Especial Halloween - contos

domingo, outubro 25, 2015
DICA: leia ouvindo.

     Era uma Sexta-Feira gelada em Dezembro 2007 em Whitehall, a empresária Christine Evans deixava o cemitério Greenwood após enterrar a avó que já apresentara sinais de enfraquecimento por conta de um grave tumor descoberto tardiamente.
     Quando chegou em casa, Christine separou as coisas de sua falecida avó, algumas coisas seriam vendidas ou doadas, outras simplesmente ela decidiu jogar no lixo. Havia muitas coisas que a avó de Christine gostava de guardar. A maioria dos objetos faziam relação com crenças ou religiosidade, em sua maioria, velas, imagens ou bilhetes com orações manuscritas. E entre as coisas que foram para o lixo, estava um velho cachimbo artesanal que para Christine não havia utilidade alguma. Junto do objeto, uma caixa com três velas aromáticas e um papel dobrado no qual havia uma mensagem: Se me chamar, nós vamos brincar.

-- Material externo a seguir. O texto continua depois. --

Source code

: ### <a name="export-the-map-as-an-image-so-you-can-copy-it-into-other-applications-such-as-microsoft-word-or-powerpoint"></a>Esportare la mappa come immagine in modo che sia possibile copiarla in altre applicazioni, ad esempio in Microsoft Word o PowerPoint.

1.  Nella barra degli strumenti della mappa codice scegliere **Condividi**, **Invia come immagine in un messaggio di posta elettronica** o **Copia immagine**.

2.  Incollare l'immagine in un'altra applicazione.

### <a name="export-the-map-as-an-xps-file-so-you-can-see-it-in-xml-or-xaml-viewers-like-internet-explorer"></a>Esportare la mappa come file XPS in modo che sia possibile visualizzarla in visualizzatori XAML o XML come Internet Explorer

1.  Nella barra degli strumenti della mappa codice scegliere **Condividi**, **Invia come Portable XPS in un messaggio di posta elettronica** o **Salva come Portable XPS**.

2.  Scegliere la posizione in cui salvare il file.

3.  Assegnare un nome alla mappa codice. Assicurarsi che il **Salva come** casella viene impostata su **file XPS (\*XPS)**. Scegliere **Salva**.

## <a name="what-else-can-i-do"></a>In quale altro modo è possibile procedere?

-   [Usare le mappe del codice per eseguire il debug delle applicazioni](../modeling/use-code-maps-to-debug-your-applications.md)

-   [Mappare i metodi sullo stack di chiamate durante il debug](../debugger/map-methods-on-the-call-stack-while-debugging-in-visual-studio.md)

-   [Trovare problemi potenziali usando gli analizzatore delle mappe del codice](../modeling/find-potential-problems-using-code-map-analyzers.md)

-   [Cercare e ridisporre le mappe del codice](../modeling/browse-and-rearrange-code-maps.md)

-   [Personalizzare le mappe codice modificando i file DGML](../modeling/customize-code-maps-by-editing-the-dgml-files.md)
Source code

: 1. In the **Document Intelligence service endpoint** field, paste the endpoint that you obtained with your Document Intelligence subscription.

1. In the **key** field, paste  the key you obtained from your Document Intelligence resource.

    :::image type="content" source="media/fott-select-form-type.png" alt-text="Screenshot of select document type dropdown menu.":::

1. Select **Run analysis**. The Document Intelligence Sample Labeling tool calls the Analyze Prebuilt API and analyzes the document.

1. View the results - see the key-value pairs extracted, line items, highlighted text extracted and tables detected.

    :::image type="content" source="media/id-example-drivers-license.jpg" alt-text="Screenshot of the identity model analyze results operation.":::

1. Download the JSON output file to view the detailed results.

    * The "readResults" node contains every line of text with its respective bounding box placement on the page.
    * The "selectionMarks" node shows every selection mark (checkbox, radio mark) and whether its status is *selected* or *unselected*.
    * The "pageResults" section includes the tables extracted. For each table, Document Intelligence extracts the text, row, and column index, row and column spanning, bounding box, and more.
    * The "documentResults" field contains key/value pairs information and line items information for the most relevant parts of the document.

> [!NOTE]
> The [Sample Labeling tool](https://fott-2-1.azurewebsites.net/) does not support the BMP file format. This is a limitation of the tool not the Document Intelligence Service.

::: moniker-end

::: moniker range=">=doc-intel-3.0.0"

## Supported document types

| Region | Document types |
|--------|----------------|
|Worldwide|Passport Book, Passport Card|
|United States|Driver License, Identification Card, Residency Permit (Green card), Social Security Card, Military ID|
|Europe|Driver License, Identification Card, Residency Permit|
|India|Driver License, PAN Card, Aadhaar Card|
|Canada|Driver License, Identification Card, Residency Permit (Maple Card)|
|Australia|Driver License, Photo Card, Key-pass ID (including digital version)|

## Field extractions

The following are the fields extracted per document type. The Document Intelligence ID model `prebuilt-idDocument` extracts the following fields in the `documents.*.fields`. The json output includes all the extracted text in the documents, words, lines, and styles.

     Anoitecera e Christine havia combinado com seu namorado de que ele a buscaria em casa para que saíssem juntos no intuito de se distraírem, assim ela não precisaria passar a noite sozinha depois de um dia tão triste como aquele.
     Para relaxar, Christine preparou um banho quente, deixou a banheira enchendo e usou as velas de sua avó, para aromatizar o banheiro. Elas eram esverdeadas e tinham cheiro de alecrim. Christine procurou manter-se tranquila, suspirou e vagarosamente adentrou a água.
     Apesar de as velas aromáticas estarem queimando no banheiro, Christine começou a sentir um cheiro estranho que parecia vir de fora daquele ambiente. Era cheiro de tabaco. Para ela não era assim tão estranho, pois seu namorado frequentemente fumava e já que os dois haviam marcado um encontro, ela imaginou que ele estivesse dentro de casa.
   - Christine, cheguei!
   - Tudo bem, já vou!
      E na ansiedade de poder abraçar seu namorado, Christine acelerou o banho. Desligou a torneira, saiu da banheira, se enrolou na toalha e caminhou para dentro do quarto onde se vestiu apressadamente.  Ao voltar para o banheiro, ela notou que as velas aromáticas haviam se apagado. A escuridão do ambiente não permitiria que ela encontrasse sua escova de dente. Ao bater a mão no interruptor, a luz que se acendera no teto, revelou a palma de uma mão carimbada no espelho ainda coberto pelo vapor do banho quente.
   - Amor, você veio aqui? – Christine perguntou em voz alta, pois ainda não vira o namorado.
     Dois segundos depois, Christine ouviu uma nova mensagem de texto chegando no celular. Ela caminhou de volta para o quarto e ao apertar a tecla “OK”, visualizou a mensagem de seu namorado: Já estou a caminho, chego em 20 minutos.
     O coração dela disparou. O frio no interior do estômago lhe percorria a espinha e o ar parecia faltar. Afinal, de quem era aquela voz? E a marca da mão no espelho do banheiro?
   - Quem está aí? – ela perguntou em voz alta.
     O cheiro de tabaco ficou mais forte e Christine começou a ficar apavorada. Uma densa fumaça branca se formou diante de seus olhos e ela lentamente virou a cabeça para trás. Quando seus olhos se depararam com a cena defronte a retina, ela simplesmente não quis acreditar no que estava vendo. O cachimbo artesanal que ela jogara no lixo, estava queimando em cima de sua escrivaninha, como se alguém o estivesse fumando.
     Um grito escoou da garganta e ela correu para fora do quarto. Apressadamente desceu os degraus que davam acesso a porta da frente e ao abri-la se deparou com o carro do namorado estacionado em frente a casa. Ele lentamente se dirigiu a ela na intensão de abraça-la.
   - Amor, estou assustada, estou com medo...
   - Não se preocupe, Christine, eu não vou te machucar. Mas se me chamar, nós vamos brincar.
     Ela novamente sentiu o coração disparar e o estômago se congelar. Ao encarar o namorado, não era ele quem estava ali.